Tuttavia, ieri una mia amica mi ha parlato della sottile linea rossa, ed è proprio questo limite spesso valicato che certe volte non può esser perdonato (reppettari a rapporto/2!). E così mi chiedo: "Perché cara ragazza che hai delle gambe familiari al salumiere ti convinci di star bene in gonnella inguinale?". Sì, è vero che bisogna vivere e lasciar pure che le altre vivano come te - per carità, se Moira Orfei mi appare su Raiuno in negligé faccia pure, al limite cambio canale - ciò di cui parlo è piuttosto della dignità, del buon gusto, cioè del capire se si è adatti o meno a portare certe cose. Minigonna + tacco 13 già significa essere perseguibili per grezzuria 9 su 10, se poi il fisico non è perfetto meglio se allo Studio 16 ci vai in accappatoio.

Per chi ancora non ha colto il nocciolo della questione, dò il via alla sfilata degli orrori.

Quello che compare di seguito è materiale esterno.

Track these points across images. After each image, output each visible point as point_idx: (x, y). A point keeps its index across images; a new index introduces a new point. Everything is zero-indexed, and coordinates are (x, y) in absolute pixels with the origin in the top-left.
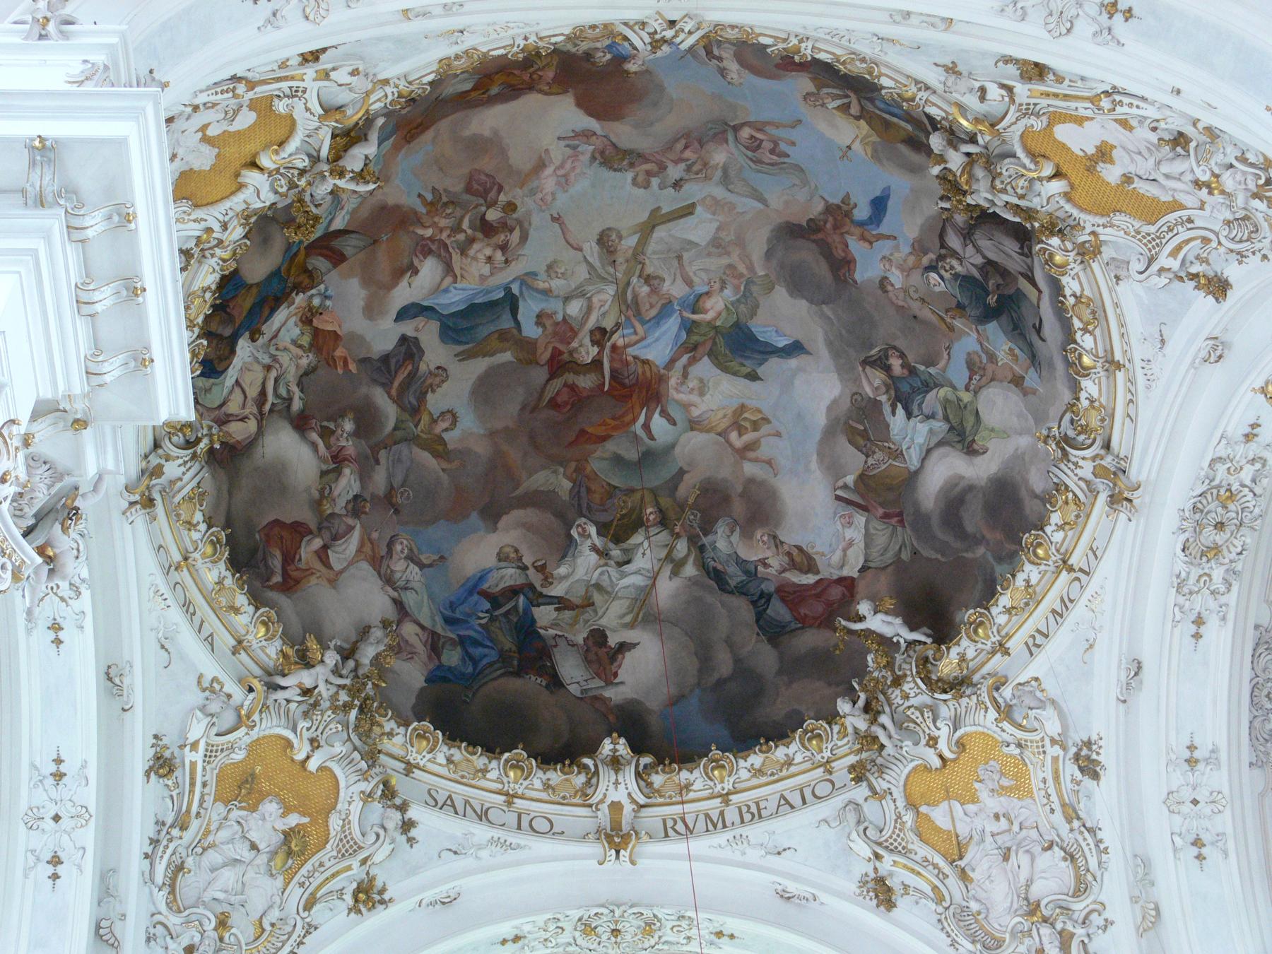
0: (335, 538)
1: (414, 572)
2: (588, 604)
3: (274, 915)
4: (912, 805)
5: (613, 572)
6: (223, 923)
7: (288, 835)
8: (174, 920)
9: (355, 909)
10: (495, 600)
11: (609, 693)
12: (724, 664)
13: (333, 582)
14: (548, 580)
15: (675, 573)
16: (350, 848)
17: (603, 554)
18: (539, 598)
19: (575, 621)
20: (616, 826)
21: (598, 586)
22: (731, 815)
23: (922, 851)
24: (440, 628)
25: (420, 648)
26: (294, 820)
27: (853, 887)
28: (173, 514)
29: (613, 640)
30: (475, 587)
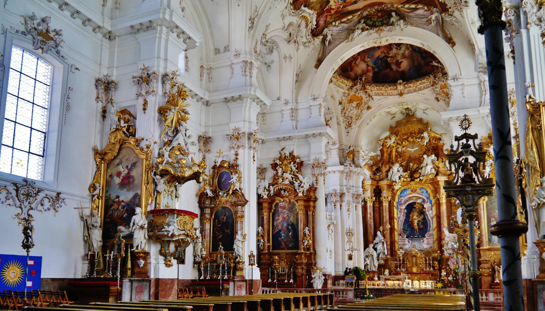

Già questo vestito è di per sé osceno - e lo sarebbe stato anche se indossato da Carmen Kass - ma addosso a lei, poveraccia, fa lo stesso effetto della pellicola cuki di alluminio che si usava per avvolgere i polli (una volta si passavano il pollo per la cucina come una palla da rugby, chissà se funziona ancora così).
Via con la seconda Miss Legs:



Sembrano le gambe di Totti, non di una pulzella! Non la commento oltre perché l'insieme sottoveste parla di voce propria. Uno schianto proprio.
La confrontiamo con chi, invece, sa portare il corto con un'eleganza innata? Ecco Julia Roberts.


Pace e bene.

1 comment:

  1. La sottile linea rossa :)

    Comunque potremmo pure provarci ad andare allo studio 16 in accappatoio, secondo me hai lanciato una nuova moda!